Taming the Deficit, Together

February 12, 2007

WITH the new Democratic majority in Congress, President Bush finally talking about fiscal responsibility and the 2008 primary season about to begin, finding common ground between Democrats and Republicans on budget issues could not be more important. We are borrowing large sums from foreigners, leaving a legacy of debt, paying more than $1,600 per family in taxes just to cover the interest on the debt, and setting aside nothing to deal with future contingencies or investments.

True, last year’s deficit of $248 billion, at 1.9 percent of gross domestic product, was not large by historical standards, and next year’s may be even smaller. But a failure to deal with deficits and overall debt sends the message that we have no plan for the sea of red ink that will engulf the nation when the baby boomers begin to retire next year.

With this in mind, the four of us propose a balanced package of spending cuts and revenue increases that could eliminate the deficit in five years and set the nation on a sustainable course for the long term. None of us agrees with every part of this proposal, but we think as a whole it works as a model for compromise. More important, it demonstrates how people of good will from both parties can come together to produce a package that not only curtails deficits but also greatly improves the long-term fiscal outlook.

On spending, we would put a hard cap on all appropriations that freezes spending at fiscal 2008 levels. This would allow one federal program’s financing to increase only if another program’s budget were cut.
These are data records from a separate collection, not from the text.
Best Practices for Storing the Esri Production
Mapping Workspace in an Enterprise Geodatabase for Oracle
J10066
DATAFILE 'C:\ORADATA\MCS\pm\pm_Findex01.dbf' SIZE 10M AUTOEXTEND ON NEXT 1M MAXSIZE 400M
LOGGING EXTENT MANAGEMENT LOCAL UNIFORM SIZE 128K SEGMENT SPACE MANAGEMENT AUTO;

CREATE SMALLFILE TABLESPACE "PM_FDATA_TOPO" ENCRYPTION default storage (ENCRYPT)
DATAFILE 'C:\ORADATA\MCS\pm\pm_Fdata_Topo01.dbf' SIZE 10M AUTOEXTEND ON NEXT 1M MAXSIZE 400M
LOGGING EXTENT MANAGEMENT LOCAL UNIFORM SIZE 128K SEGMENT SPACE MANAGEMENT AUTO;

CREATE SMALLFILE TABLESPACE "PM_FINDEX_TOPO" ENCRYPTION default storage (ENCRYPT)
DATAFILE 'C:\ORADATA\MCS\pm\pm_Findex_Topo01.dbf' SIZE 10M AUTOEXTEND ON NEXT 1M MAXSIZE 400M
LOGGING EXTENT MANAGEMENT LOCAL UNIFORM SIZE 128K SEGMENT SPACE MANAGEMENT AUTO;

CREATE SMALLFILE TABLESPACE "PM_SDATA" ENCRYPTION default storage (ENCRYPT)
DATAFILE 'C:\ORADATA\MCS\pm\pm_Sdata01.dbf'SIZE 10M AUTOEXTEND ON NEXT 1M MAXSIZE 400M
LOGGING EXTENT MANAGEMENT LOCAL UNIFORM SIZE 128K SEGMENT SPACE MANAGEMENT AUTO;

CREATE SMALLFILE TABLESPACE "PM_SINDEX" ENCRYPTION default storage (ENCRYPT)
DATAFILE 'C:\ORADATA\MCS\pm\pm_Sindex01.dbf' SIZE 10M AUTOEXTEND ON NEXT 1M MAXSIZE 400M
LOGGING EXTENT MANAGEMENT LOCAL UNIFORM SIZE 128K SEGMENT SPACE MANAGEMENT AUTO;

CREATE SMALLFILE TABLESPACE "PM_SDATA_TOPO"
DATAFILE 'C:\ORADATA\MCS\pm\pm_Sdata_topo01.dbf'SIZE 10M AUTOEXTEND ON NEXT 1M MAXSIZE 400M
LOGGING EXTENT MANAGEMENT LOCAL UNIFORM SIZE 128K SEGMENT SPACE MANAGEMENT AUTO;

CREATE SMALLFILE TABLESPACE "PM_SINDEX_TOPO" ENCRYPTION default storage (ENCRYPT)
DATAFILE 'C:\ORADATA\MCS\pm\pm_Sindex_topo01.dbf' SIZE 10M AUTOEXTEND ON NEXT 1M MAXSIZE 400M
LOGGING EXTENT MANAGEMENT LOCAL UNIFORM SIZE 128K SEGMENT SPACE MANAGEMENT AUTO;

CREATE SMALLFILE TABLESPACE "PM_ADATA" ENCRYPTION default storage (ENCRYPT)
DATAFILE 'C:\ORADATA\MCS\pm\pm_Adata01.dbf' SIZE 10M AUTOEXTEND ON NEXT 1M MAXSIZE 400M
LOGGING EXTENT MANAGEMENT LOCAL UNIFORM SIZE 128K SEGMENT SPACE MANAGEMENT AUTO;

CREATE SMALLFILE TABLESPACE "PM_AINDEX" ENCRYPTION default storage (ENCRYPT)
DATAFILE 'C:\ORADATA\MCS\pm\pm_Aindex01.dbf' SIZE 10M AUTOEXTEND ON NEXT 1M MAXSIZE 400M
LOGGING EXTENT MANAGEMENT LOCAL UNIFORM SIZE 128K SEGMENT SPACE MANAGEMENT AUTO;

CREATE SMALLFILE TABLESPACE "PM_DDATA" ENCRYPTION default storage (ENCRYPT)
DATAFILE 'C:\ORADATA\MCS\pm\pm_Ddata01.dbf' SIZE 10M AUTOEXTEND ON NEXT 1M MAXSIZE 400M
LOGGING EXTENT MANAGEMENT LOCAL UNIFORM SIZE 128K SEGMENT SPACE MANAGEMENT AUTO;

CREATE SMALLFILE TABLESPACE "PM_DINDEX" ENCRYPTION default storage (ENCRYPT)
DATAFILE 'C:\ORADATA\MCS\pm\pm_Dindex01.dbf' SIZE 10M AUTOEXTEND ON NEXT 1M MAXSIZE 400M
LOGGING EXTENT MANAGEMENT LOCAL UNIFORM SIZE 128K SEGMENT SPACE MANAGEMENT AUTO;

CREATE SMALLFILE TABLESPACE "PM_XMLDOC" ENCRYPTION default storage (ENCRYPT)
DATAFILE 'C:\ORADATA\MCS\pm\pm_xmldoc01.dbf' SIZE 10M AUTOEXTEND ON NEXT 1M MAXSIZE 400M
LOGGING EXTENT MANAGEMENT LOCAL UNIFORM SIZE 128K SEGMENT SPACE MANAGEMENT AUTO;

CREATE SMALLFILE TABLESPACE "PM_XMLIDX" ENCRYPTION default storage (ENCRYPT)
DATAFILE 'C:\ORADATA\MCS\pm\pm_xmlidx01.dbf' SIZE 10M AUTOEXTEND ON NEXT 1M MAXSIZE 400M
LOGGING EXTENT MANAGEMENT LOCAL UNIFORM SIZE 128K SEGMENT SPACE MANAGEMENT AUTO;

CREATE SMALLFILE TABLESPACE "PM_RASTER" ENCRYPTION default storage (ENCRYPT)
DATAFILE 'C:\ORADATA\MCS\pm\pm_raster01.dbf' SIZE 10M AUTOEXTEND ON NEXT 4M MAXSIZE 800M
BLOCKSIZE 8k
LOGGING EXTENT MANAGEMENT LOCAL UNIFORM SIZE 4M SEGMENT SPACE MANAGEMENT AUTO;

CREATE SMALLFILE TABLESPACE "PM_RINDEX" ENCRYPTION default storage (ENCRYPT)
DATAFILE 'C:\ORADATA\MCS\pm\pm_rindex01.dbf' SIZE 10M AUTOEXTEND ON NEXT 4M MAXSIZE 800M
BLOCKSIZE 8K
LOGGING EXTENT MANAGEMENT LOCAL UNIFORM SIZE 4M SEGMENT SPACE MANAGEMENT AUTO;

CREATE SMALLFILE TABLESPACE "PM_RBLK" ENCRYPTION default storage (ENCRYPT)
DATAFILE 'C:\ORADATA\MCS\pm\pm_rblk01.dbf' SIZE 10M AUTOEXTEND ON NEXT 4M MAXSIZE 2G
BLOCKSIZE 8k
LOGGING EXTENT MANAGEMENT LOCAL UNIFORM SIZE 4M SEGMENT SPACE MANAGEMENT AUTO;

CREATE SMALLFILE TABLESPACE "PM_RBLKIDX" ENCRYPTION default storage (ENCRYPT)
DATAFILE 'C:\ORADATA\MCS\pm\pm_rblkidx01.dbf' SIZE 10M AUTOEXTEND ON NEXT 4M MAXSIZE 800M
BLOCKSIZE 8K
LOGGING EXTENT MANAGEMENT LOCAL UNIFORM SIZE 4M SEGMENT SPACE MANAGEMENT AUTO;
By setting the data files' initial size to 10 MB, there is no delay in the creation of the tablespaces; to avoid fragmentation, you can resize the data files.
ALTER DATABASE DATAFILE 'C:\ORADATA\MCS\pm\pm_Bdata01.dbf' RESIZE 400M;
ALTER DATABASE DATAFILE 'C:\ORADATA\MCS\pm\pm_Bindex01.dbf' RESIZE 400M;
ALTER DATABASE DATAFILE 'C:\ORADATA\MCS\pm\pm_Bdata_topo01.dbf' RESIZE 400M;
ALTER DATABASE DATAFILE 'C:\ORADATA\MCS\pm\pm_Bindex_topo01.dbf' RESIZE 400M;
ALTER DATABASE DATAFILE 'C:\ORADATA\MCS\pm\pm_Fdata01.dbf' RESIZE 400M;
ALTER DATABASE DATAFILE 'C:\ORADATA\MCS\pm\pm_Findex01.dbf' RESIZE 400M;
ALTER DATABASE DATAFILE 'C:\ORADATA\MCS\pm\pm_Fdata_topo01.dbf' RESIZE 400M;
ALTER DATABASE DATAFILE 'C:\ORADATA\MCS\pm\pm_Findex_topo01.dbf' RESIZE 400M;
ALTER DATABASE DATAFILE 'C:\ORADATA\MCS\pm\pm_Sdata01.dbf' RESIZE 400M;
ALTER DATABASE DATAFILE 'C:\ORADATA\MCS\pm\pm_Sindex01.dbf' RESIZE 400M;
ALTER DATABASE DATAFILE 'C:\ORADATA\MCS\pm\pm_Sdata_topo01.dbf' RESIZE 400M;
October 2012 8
We also propose accelerating the increase in the retirement age to 67 from 66, improving the way Social Security benefits are indexed for inflation and making other modest adjustments in the major entitlement programs.

These cuts to spending, however, would save only about half of the money needed to balance the budget in 2013. Further spending reductions are unlikely to garner much Congressional support and could even compromise national security. To make up the balance we propose to increase revenues – not by raising income tax rates but by dealing with some of the flaws in the current tax system.

The major reform would be to broaden and simplify the tax base by turning almost all itemized deductions into 15 percent credits against taxes. We would also place a cap on how much of employer-paid health insurance premiums could be excluded from taxes.

To increase energy security and reduce global warming, we would impose a carbon fee or tax on energy producers of $15 per metric ton of carbon emissions, phased in over a three-year interval, which could raise about $35 billion a year. This fee could be collected by auctioning off permits to private companies under a cap-and-trade system, or levied as a direct tax on the businesses (which in turn, of course, would pass costs along to consumers).

We must also collect more of the taxes already owed. The Internal Revenue Service recently did an audit analysis of the tax year 2001, and found a gap between what was owed and what was remitted of at least $290 billion.

Finally, we suggest reforming the alternative minimum tax, probably through adjusting the way it is pegged to inflation; as it is, too many middle- and upper-middle-class families will find their taxes rising in the next few years because of the tax. The resulting shortfall in revenues would be made up for by continuing to tax the very small number of estates worth more than $7 million per couple.

In all, our plan would give the nation a fiscal-responsibility dividend of $57 billion per year over five years, the interest saved on the debt. Some of this money would be put toward deficit reduction, but the remainder could be invested in high-priority programs like early childhood education, combating terrorism around the globe and state-based children’s health insurance programs.

Of course, reining in the deficit is only part of the challenge. To chip away at the national debt and sustain a healthy fiscal outlook into the deep future, fundamental reform of Social Security and Medicare will be needed, and everything will have to be on the table. On Social Security, for example, lifting or removing the cap on payroll taxes, indexing benefits for our increased longevity, and slowing the growth of payments to wealthier retirees would go a long way toward improving its solvency.

Festering deficits, a poorly designed tax system, an addiction to oil and uncontrolled entitlement spending are all symptoms of what is wrong with our current politics. Those jockeying for position in the 2008 presidential race should emphasize that deficits matter, that bipartisan solutions are needed and that it is possible to make fiscal progress while improving the tax system, health care and energy security. More specifically, they should promise to eliminate the deficit within five years and to set the budget on a sustainable trajectory for the longer term. Our package shows that it can be done.